And there are only two options here. The House can continue to be driven by the most extreme membersof the Republican conference or we can alter the legislative landscape in a structured way to facilitate bipartisan cooperation.
In other words, the priority right now is to protect and defend the integrity of the House of Representatives against MAGA extremists who've repeatedly demonstrated that they have no interest in governing. As former Speaker McCarthy observed, they "want to burn the whole place down."
Hakeem Jeffries is not seeking to be the presiding officer in the House. He’s bringing out the hoses and raising the ladders. Putting out the fire is every bit as important as identifying a consensus Speaker.
So is there anything we should still be doing?
It’s contrary to my nature to do nothing when something still can be done. Feathers of Hope is an activist network. Its members standy ready and willing to help where its needed. And Leader Jeffries has just defined what that is:
“First we need Republicans to agree on the principle.”
So far, we know only that Don Bacon agrees on the principle. That’s important, and he will be enormously influential. We can help by continuing to call other “traditional Republicans,” the same ones whom Mr. Jeffries has been reaching out to.
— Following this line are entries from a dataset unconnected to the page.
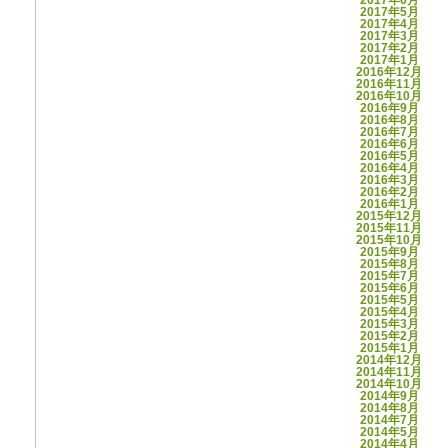
2017年5月
2017年4月
2017年3月
2017年2月
2017年1月
2016年12月
2016年11月
2016年10月
2016年9月
2016年8月
2016年7月
2016年6月
2016年5月
2016年4月
2016年3月
2016年2月
2016年1月
2015年12月
2015年11月
2015年10月
2015年9月
2015年8月
2015年7月
2015年6月
2015年5月
2015年4月
2015年3月
2015年2月
2015年1月
2014年12月
2014年11月
2014年10月
2014年9月
2014年8月
2014年7月
2014年5月
2014年4月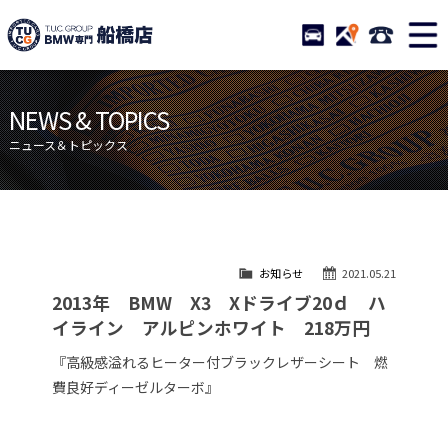
TUCグループ BMW専門 船橋
STOCK
ACCESS
047-460-
ニュース
在庫リスト
NEWS & TOPICS
目玉車両一覧
店舗紹介
ニュース＆トピックス
保証＆サービス
アクセスマップ
全国納車
お問い合わせ
特別作業について
オーダーサービス
お知らせ
2021.05.21
買取無料査定
自動車保険
2013年 BMW X3 Xドライブ20ｄ ハ
TUCとは？
リクルート
イライン アルピンホワイト 218万円
納車blog
スタッフblog
『高級感溢れるヒーター付ブラックレザーシート 燃
費良好ディーゼルターボ』
会社概要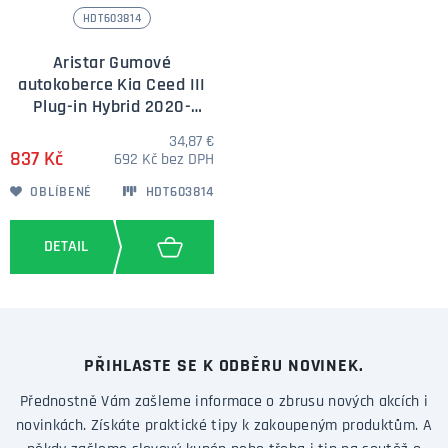
HDT603814
Aristar Gumové
autokoberce Kia Ceed III
Plug-in Hybrid 2020-
(combi) zvýšený okraj
34,87 €
837 Kč
692 Kč bez DPH
OBLÍBENÉ
HDT603814
PŘIHLASTE SE K ODBĚRU NOVINEK.
Přednostně Vám zašleme informace o zbrusu nových akcích i
novinkách. Získáte praktické tipy k zakoupeným produktům. A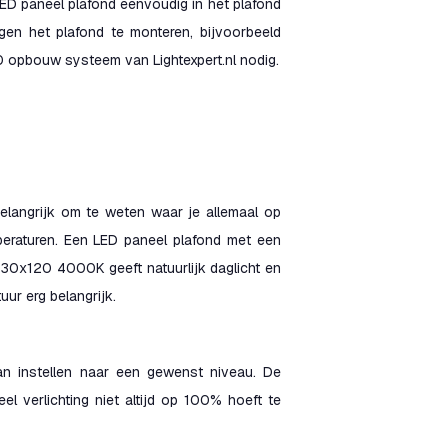
ED paneel plafond eenvoudig in het plafond
en het plafond te monteren, bijvoorbeeld
0 opbouw systeem van Lightexpert.nl nodig.
 belangrijk om te weten waar je allemaal op
peraturen. Een LED paneel plafond met een
l 30x120 4000K geeft natuurlijk daglicht en
uur erg belangrijk.
an instellen naar een gewenst niveau. De
l verlichting niet altijd op 100% hoeft te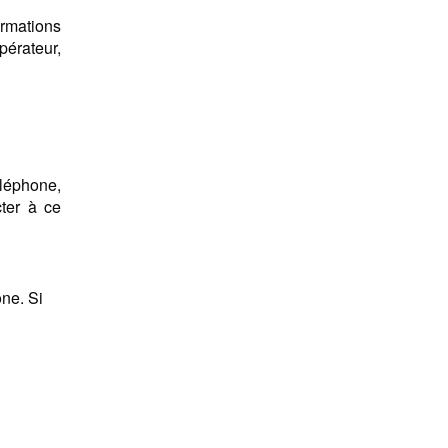
ormations
pérateur,
éléphone,
ter à ce
ne. Si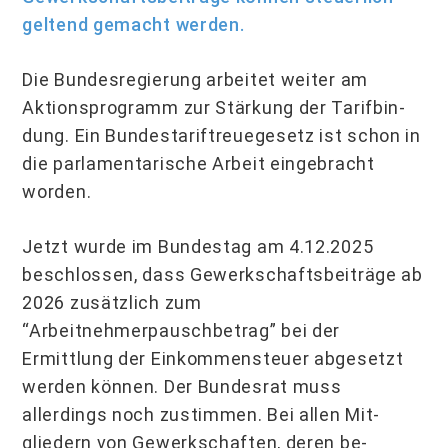
geltend gemacht werden.
Die Bundesregierung arbeitet weiter am
Aktionsprogramm zur Stärkung der Tarifbin­
dung. Ein Bundes­tariftreuegesetz ist schon in
die parlamentarische Arbeit eingebracht
worden.
Jetzt wurde im Bundestag am 4.12.2025
beschlossen, dass Gewerkschaftsbeiträge ab
2026 zusätzlich zum
“Arbeitnehmerpauschbetrag” bei der
Ermittlung der Einkom­mensteuer abgesetzt
werden können. Der Bundesrat muss
allerdings noch zustim­men. Bei allen Mit­
gliedern von Gewerkschaften, deren be­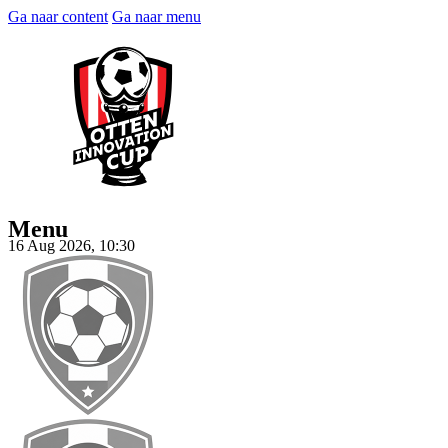
Ga naar content
Ga naar menu
Menu
16 Aug 2026, 10:30
Tickets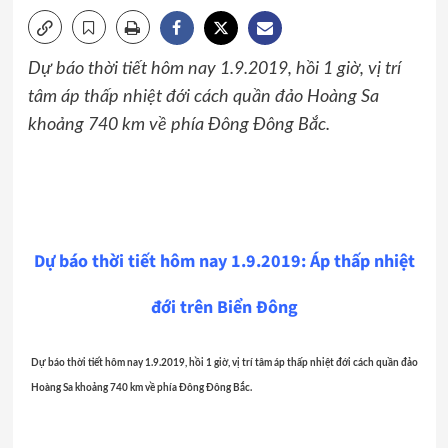
Dự báo thời tiết hôm nay 1.9.2019, hồi 1 giờ, vị trí
tâm áp thấp nhiệt đới cách quần đảo Hoàng Sa
khoảng 740 km về phía Đông Đông Bắc.
Dự báo thời tiết hôm nay 1.9.2019: Áp thấp nhiệt
đới trên Biển Đông
Dự báo thời tiết hôm nay 1.9.2019, hồi 1 giờ, vị trí tâm áp thấp nhiệt đới cách quần đảo
Hoàng Sa khoảng 740 km về phía Đông Đông Bắc.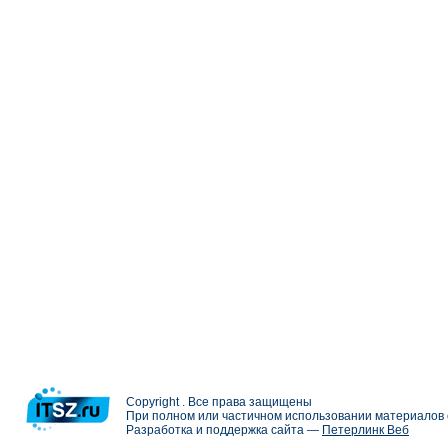
Copyright . Все права защищены
При полном или частичном использовании материалов с
Разработка и поддержка сайта —
Петерлинк Веб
All are committed to the institution of the House of Representatives, which is what our network believes must be protected and defended as it's under assault by MAGA extremists.
Here’s contact information for some “traditional Republicans” :
Brian Fitzpatrick: (202) 225-4276 D.C. —— (215) 579-8102 District
Mike Gallagher: (202) 225-5665 D.C. —— (920) 301-4500 District
David Joyce: (202) 225-5731 D.C. —— (440) 352-3939 District
John Curtis: (202) 225-7751 D.C. —— (801) 922-5400 District
Ashley Hinson: (202) 225-2911 D.C. —— (319) 364-2288 District
Andrew Garbarino: (202) 225-7896 D.C. —— (631) 541-4225 District
Dan Newhouse: (202) 225-5816 D.C. —— (509) 452-3243 District
David Valadao: (202) 225-4695 D.C. —— (661) 864-7736 District
Leader Jeffries concluded his interview on a hopeful note, echoing the sentiments of all of us in the Feathers of Hope network.
“I'm hopeful that my traditional Republican colleagues who are interested in governance, who care about the institution of the People's House are willing to sit down and talk with us about finding an enlightened path and agreement that allows us to do the business of the American people and solve the problems for hard-working American taxpayers.”
This is a network of ordinary citizens. In a democracy, we exercise our power by raising our voices. To be silent is to be powerless.